Hello everyone,
as the (still current) failure to start Jenkins jobs shows, our current
way of integrating with external dependencies (global-jjb) is beyond
fragile.
The way our jobs work is that:
1) we have a base image, created by builder-packer-* jobs on a regular
basis and roll up distro upgrades plus some other things (like mininet,
etc.) that we need
2) the Jenkins job launches on that base image and call two scripts from
global-jjb, both of which end up installing more things:
a) python-tools-install.sh
b) lf-env.sh
3) the actual job runs
4) some more stuff invoking lf-env.sh to setup another Python
environment runs.
Now, it is clear that everything in 1) is invariant and updated in a
controlled way.
The problem is with 2), where again, everything is supposed to be
invariant for a particular version of global-jjb -- yet we reinstall
these things on every single job run.
Not only is this subject to random breakage (like now, or when pip
repositories are unavailable), etc.
It also takes around 3 minutes of each job execution, which does not
sound like much, but it is full 30%(!) of runtime of
yangtools-release-merge (which takes around 10 minutes).
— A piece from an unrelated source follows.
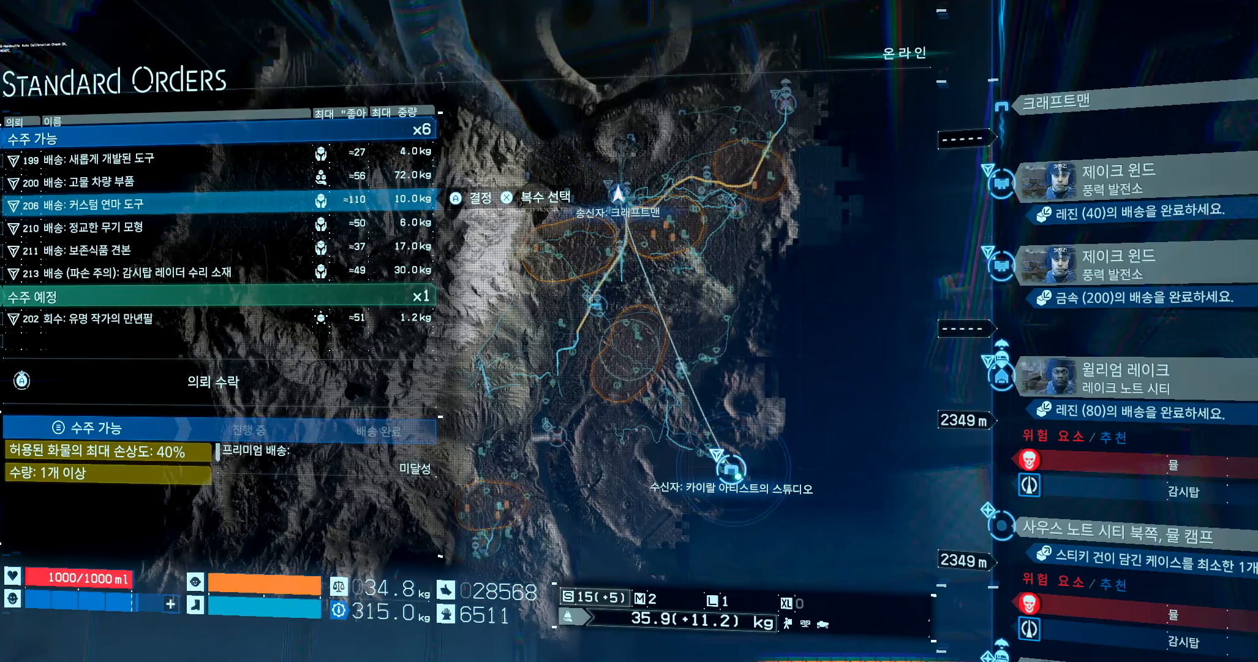
{"buttons": ["A"], "left_stick": "center", "events": []}
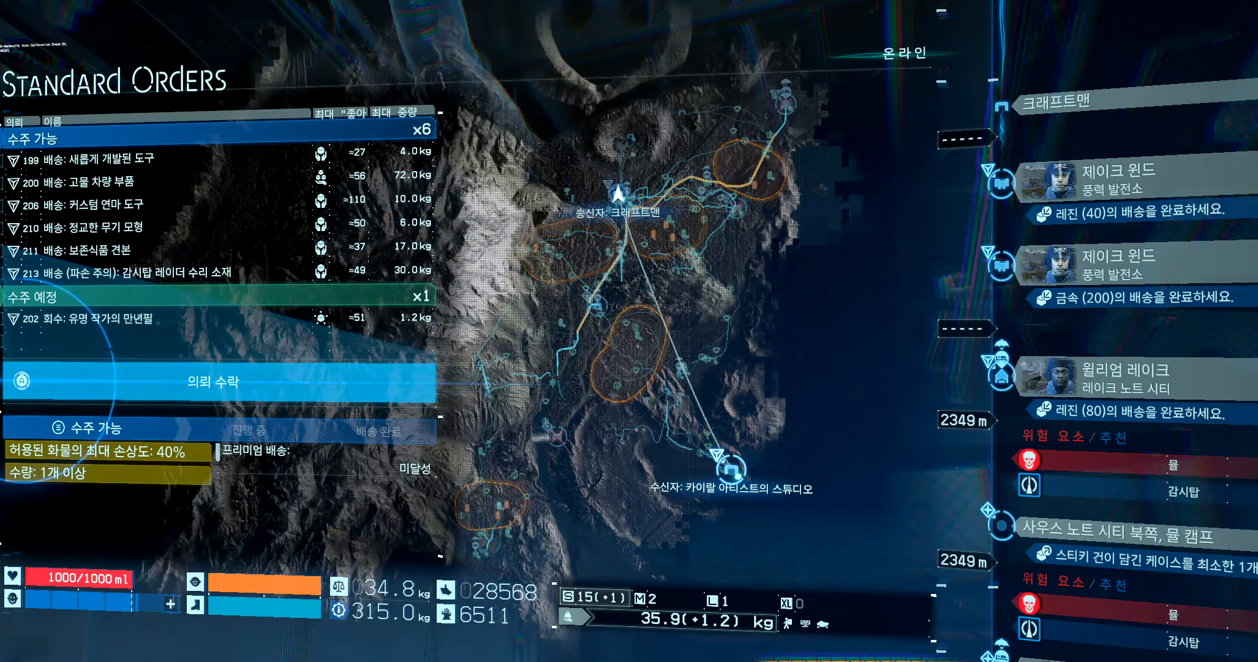
{"buttons": ["A"], "left_stick": "center", "events": []}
We obviously can and must do better: global-jjb's environment-impacting
scripts must all be executed during builder-packer, so that they become
proper invariants.
For that, global-jjb needs to grow two things:
1) a way to install *all* of its dependencies without doing anything
else, for use in packer jobs
2) compatibility checks on the environment to ensure it is uptodate
enough to run a particular global-jjb version's scripts
With that, our jobs should be both faster and more reliable.
Does anybody see a problem why this would not work?
If not, I will be filing LFIT issues to get this done.
Regards,
Robert